Venture beyond the ten-mile radius of the casinos and the hardscrabble hold of the real Delta reveals itself in a trove of untouched Americana. As you pass overgrown water towers, crumbling railway beds, and shuttered hardware stores still advertising Philco TVs, it'll feel like a backward course through time. Little is marked for tourists, so do a little advance reading. Start with thebluehighway. com or visitmississippi.org.
For a parade through Delta history, head south to Clarksdale on New 61, take 49 West to Highway 8 through Cleveland, and return north to Tunica via Highway 1, which traces the river. In Clarksdale, Tennessee Williams grew up in the rectory of his grandfather's church, St. George's Episcopal (106 Sharkey Ave.). Williams wrote wistfully about the dance-club-cum-casino on Moon Lake, 20 miles north off Highway 49. It's now Uncle Henry's, one of the quirkiest B&B/restaurants in the region-locals quip that the quality of your meal depends on the strength of the booze being served in the kitchen. Upstairs, in the former gambling hall, you can still see the buzzers that alerted patrons of police raids (5860 Moon Lake Road in Dundee, 662/337-2757; $70/room or $20/meal).
Also in blues-rich Clarksdale, by the train depot, hit the well-curated Delta Blues Museum (1 Blues Alley, 662/627-6820, deltabluesmuseum.org; $6 adults, $3 kids). Ask inside where to go for the best live music. Just southeast of town, the preserved Hopson Plantation shows how mechanized farming triggered the collapse of the local economy (8141 Old Hwy. 49, 662/624-5756; free by appointment). On the north side of Highway 8 between Ruleville and Cleveland, you'll still find Dockery Farms (free), where farmhands invented the blues a century ago. And returning north on Highway 1, away from the commerce of the freeways, you'll encounter hamlets like Rosedale (the last American town to get an automatic phone exchange and the entry point to the Great River Road State Park, 662/759-6762) and Friars Point (an 1836 steamboat port on the National Register of Historic Places).
The best food on a Delta road trip is from family-run diners. Try the Blue & White (1355 New 61, Tunica, 662/363-1371), a converted 1937 filling station with $4.50 clubs, $2 pie, and $2 for a pint of fresh o.j. Next to the Blues Museum in Clarksdale, the popular Delta Amusements Blues Cafe (348 Delta Ave., 662/627-1467) serves $3 sandwiches and $5 burgers in unadorned linoleum glory.
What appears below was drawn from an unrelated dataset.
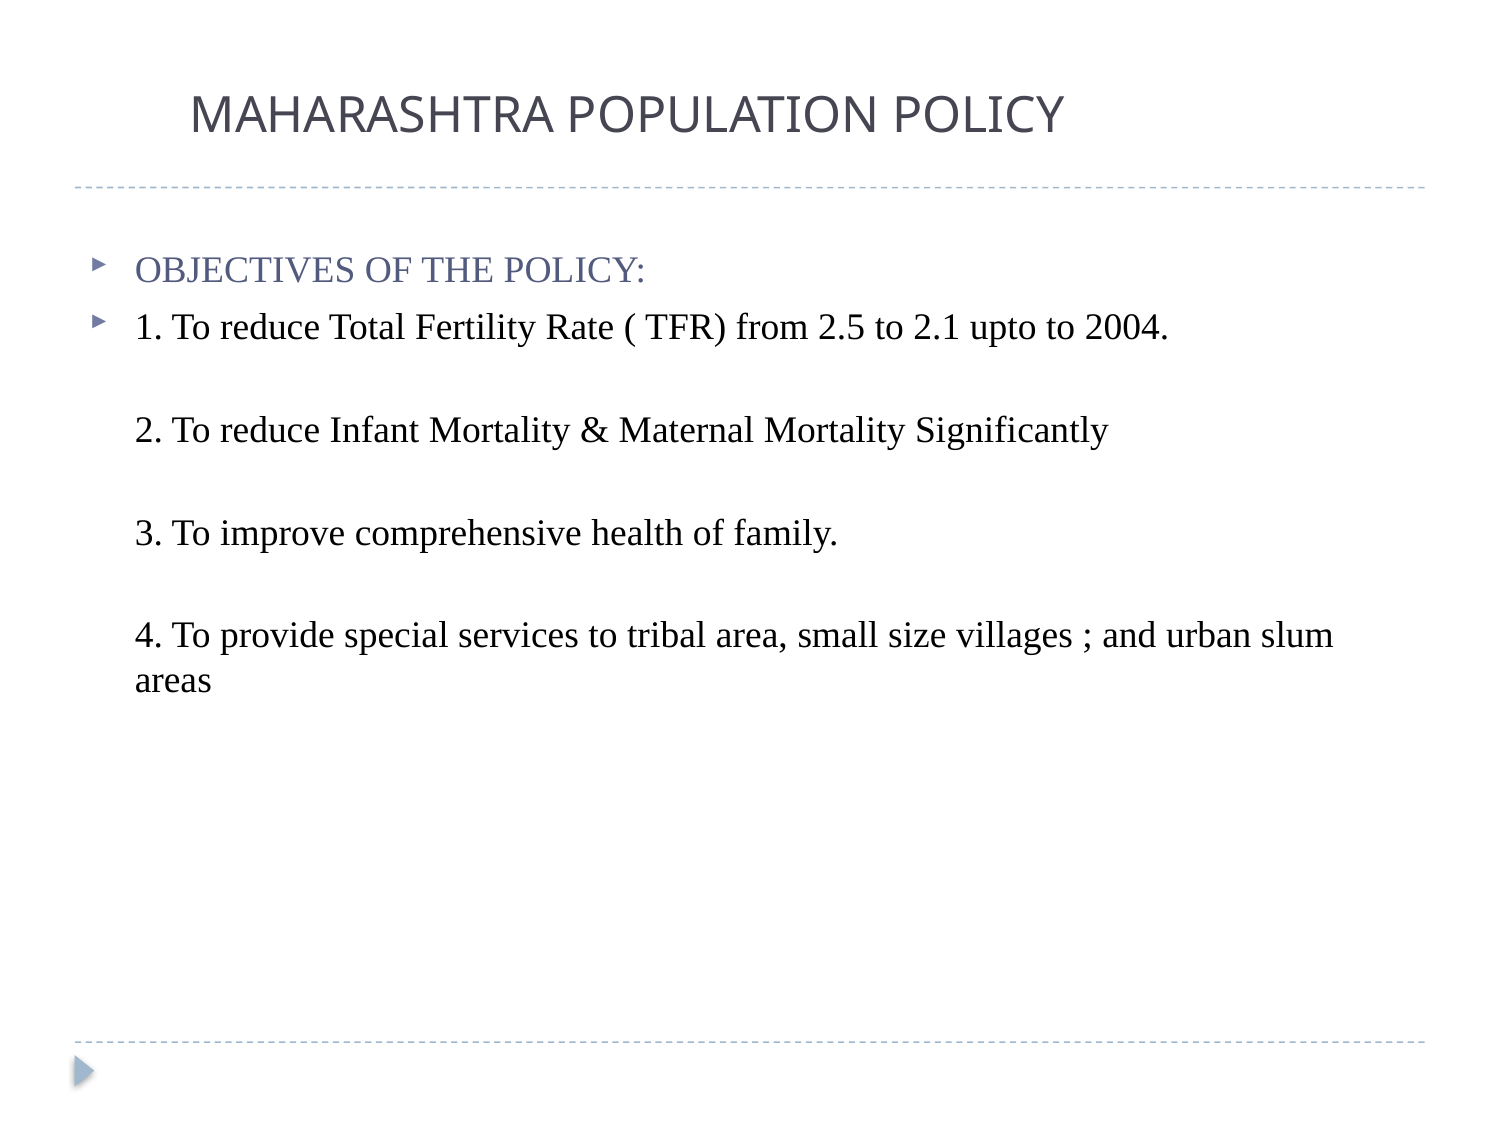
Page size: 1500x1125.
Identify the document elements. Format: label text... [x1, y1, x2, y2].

title MAHARASHTRA POPULATION POLICY [174, 24, 1425, 150]
list OBJECTIVES OF THE POLICY: 1. To reduce Total Fertility Rate ( TFR) from 2.5 to 2.1 upto to 2004. 2. To reduce Infant Mortality & Maternal Mortality Significantly 3. To improve comprehensive health of family. 4. To provide special services to tribal area, small size villages ; and urban slum areas [75, 237, 1425, 1010]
East on Highway 6, the Delta's monotony gives way to the more traditional Deep South, with gentle hills, arching trees, and town squares bowing to archaic monuments to Johnny Reb.
An hour east, in Oxford, is the University of Mississippi ("Ole Miss"), infamous for the riots of 1962 when James Meredith became the first black student to matriculate there. Two observers were killed, and bullet scars mark the columns of the Lyceum, built in 1848. Like many fine public universities, Ole Miss hosts much stimulation (free copies of The Daily Mississippian tell what's on) and free museums (all at Fifth St. and University Ave., 662/915-7073), including a collection of Greek and Roman antiquities and a lurid assortment of political posters from World War I. There's a noted blues archive in the special collections of the main library (662/915-7753; free), and the esteemed Center for the Study of Southern Culture holds frequent free talks (662/915-5993).
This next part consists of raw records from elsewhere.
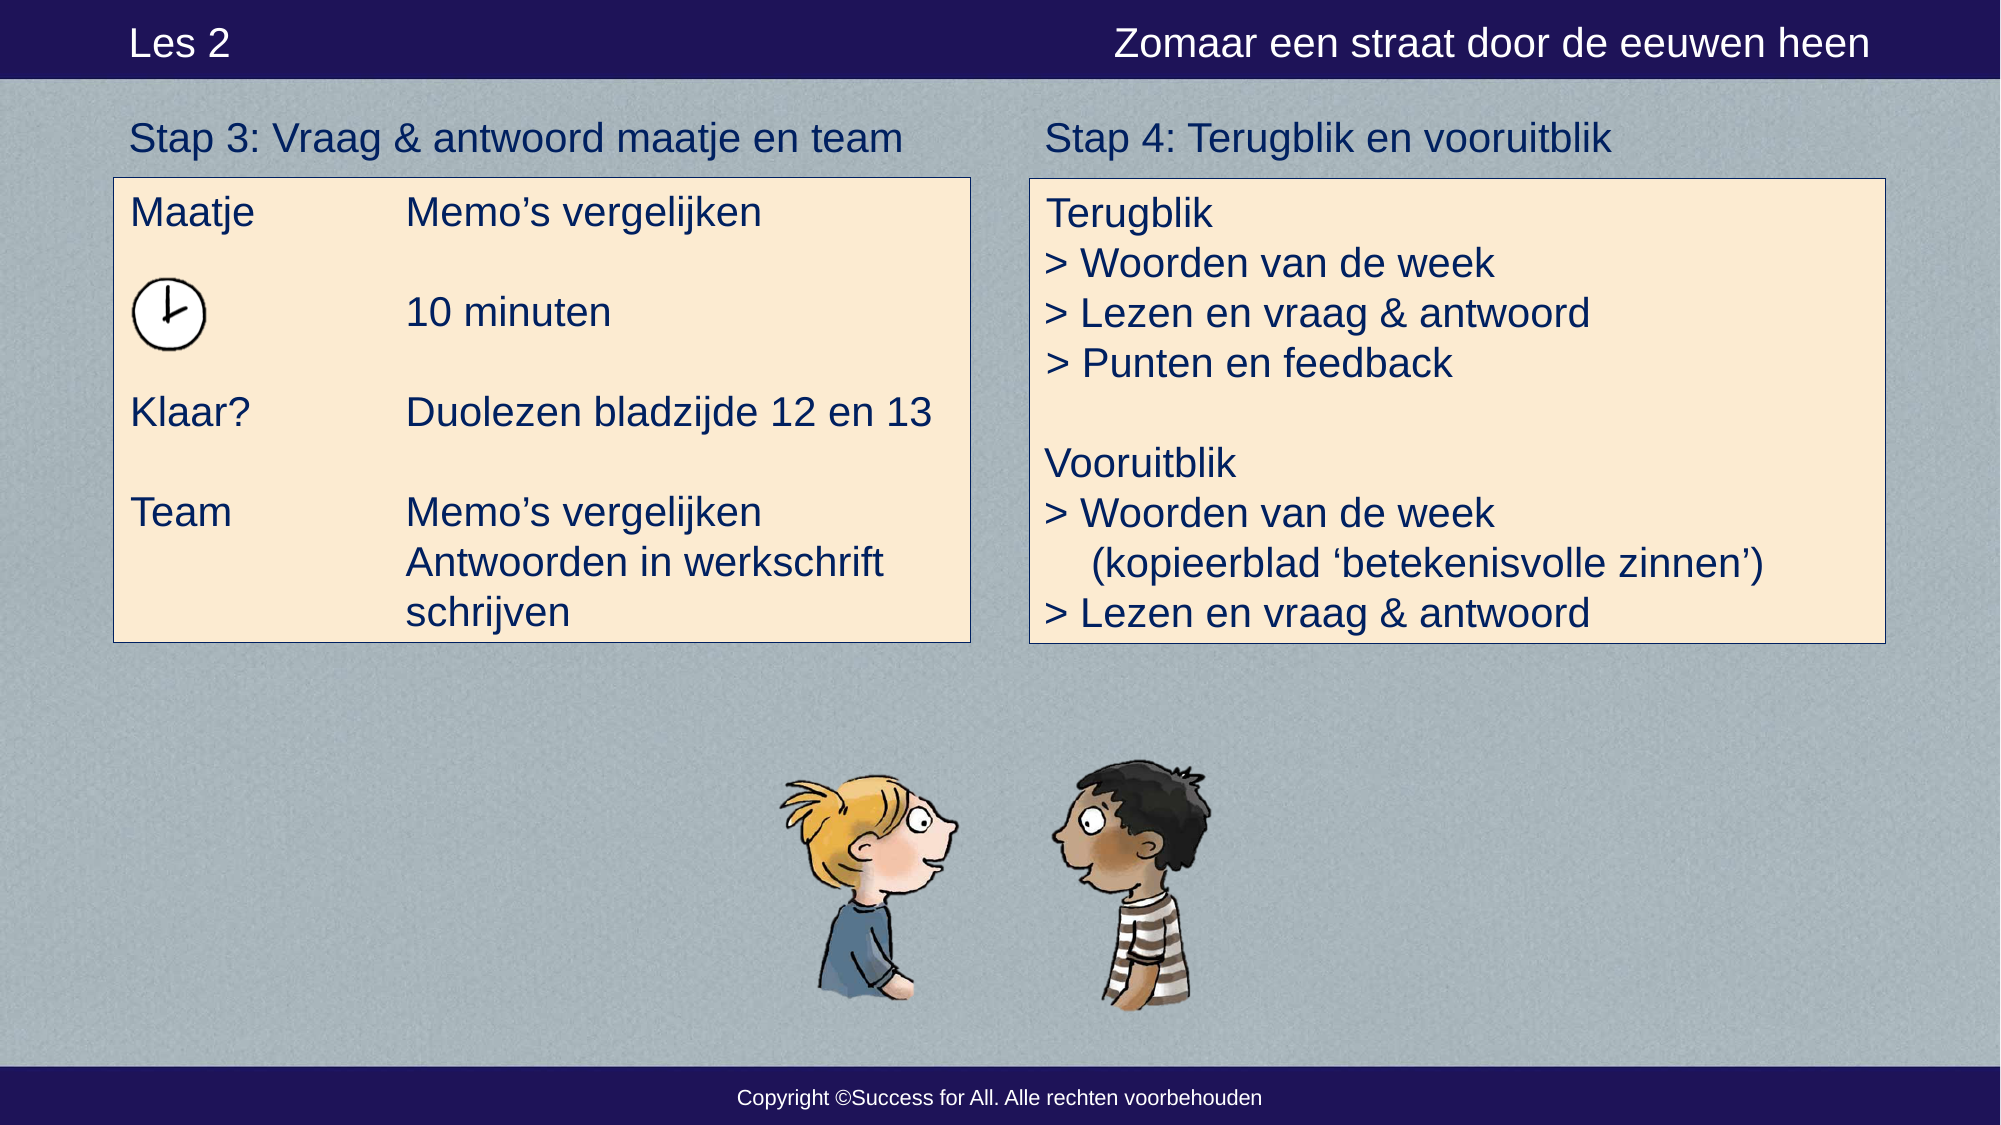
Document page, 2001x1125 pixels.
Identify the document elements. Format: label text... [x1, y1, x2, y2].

text_box Les 2 [114, 8, 354, 73]
text_box Maatje Memo’s vergelijken 10 minuten Klaar? Duolezen bladzijde 12 en 13 Team Memo’s vergelijken Antwoorden in werkschrift schrijven [113, 177, 971, 643]
text_box Stap 4: Terugblik en vooruitblik [1029, 103, 1822, 169]
text_box Terugblik > Woorden van de week > Lezen en vraag & antwoord > Punten en feedback Vooruitblik > Woorden van de week (kopieerblad ‘betekenisvolle zinnen’) > Lezen en vraag & antwoord [1029, 178, 1886, 644]
text_box Copyright ©Success for All. Alle rechten voorbehouden [0, 1076, 2000, 1125]
text_box Zomaar een straat door de eeuwen heen [999, 8, 1886, 73]
picture [0, 0, 2001, 1125]
text_box Stap 3: Vraag & antwoord maatje en team [113, 103, 960, 169]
Eager to reverse its racist image, Oxford is now a progressive literary town. John Grisham lives here, as did William Faulkner, who created Yoknapatawpha County in the image of Oxford's Lafayette County. His lovely tree-sheltered home, Rowan Oak, is now a museum (Old Taylor Rd., 662/234-3284; free). The town's literary hub, and a hangout for famous scribes, is Square Books (160 Courthouse Sq., 800/648-4001), run by the mayor. For lists of public campus events and maps to Oxford's gracious homes, drop by the Tourism Council (111 Courthouse Sq., 800/758-9177, touroxfordms.com).
Ole Miss's prestige bumps prices up a notch. Ajax Diner (118 Courthouse Sq., 662/232-8880), perfect for people-watching, slings giant po'boys for $6 and chicken spaghetti for $6.75, with two sides. More atmospheric is Taylor Grocery and Restaurant, ten miles south on Highway 7. It's an 1889 dry-goods store (favored by local artists and Grisham himself) bursting with live bluegrass music and famous catfish for $9 a platter, $12 all-you-can-eat (338 Country Road, 662/236-1716; open evenings, Thursday to Sunday).
Outside of football season, when rates soar, seemingly every motel in Oxford charges $60 a night. The Downtown Inn (400 N. Lamar, 662/234-3031) is near the Square and is therefore preferable, while Comfort Inn (1808 Jackson Ave., 662/234-6000) and Days Inn (1101 Frontage Rd., 662/234-9500) are five minutes away on the highway.
U.S. 78: The oddball South
Some of America's most unforgettable homegrown museums are found in the old sharecropper land of northern Mississippi and can be visited in side trips from Oxford or Memphis. In Tupelo, at the locus of U.S. 78 from Memphis and Highway 6 from Oxford, Elvis was born in a two-room shotgun shack. He later bequeathed it as a park in his own name. Grandmotherly docents tend to the house ($2) and the obsessive museum ($5) but allow you peace to reflect in the memorial chapel where Elvis songs serenade empty pews (306 Elvis Presley Blvd., 662/841-1245).
Whatever you do, don't miss Holly Springs (an hour northwest of Tupelo on 78), if not for its Civil War leftovers, then certainly for Graceland Too-America's most magnificently bizarre museum. Twenty-four hours a day, no warning necessary, Elvis idolater Paul McLeod welcomes anyone into his overstuffed home (200 E. Gholson Ave., 662/252-2515) to peruse his welter of unbridled Presleyana. Note the cot under the bank of TVs, where he tapes every passing mention of the Pelvis. Your mind-bending $5 visit will climax with a Polaroid shot of you, wearing a leather jacket, by the electric shrine. Continue your out-of-body tourist experience at the Jerry Lee Lewis Ranch (Malone Rd., Nesbit, 662/429-1290), over the border from Tennessee off I-55. "The Killer," who turns 67 this year, resides there amidst his hounds and classic cars, and he welcomes tours by appointment. At $15, it's cheaper than Graceland, but with the possible bonus of catching a living legend paddling in his famous piano-shaped pool.
Elvis, eccentrics, tiny towns-in some ways, northern Mississippi and Memphis are stubbornly stuck in the past. As long as prices are, too, thank goodness for that.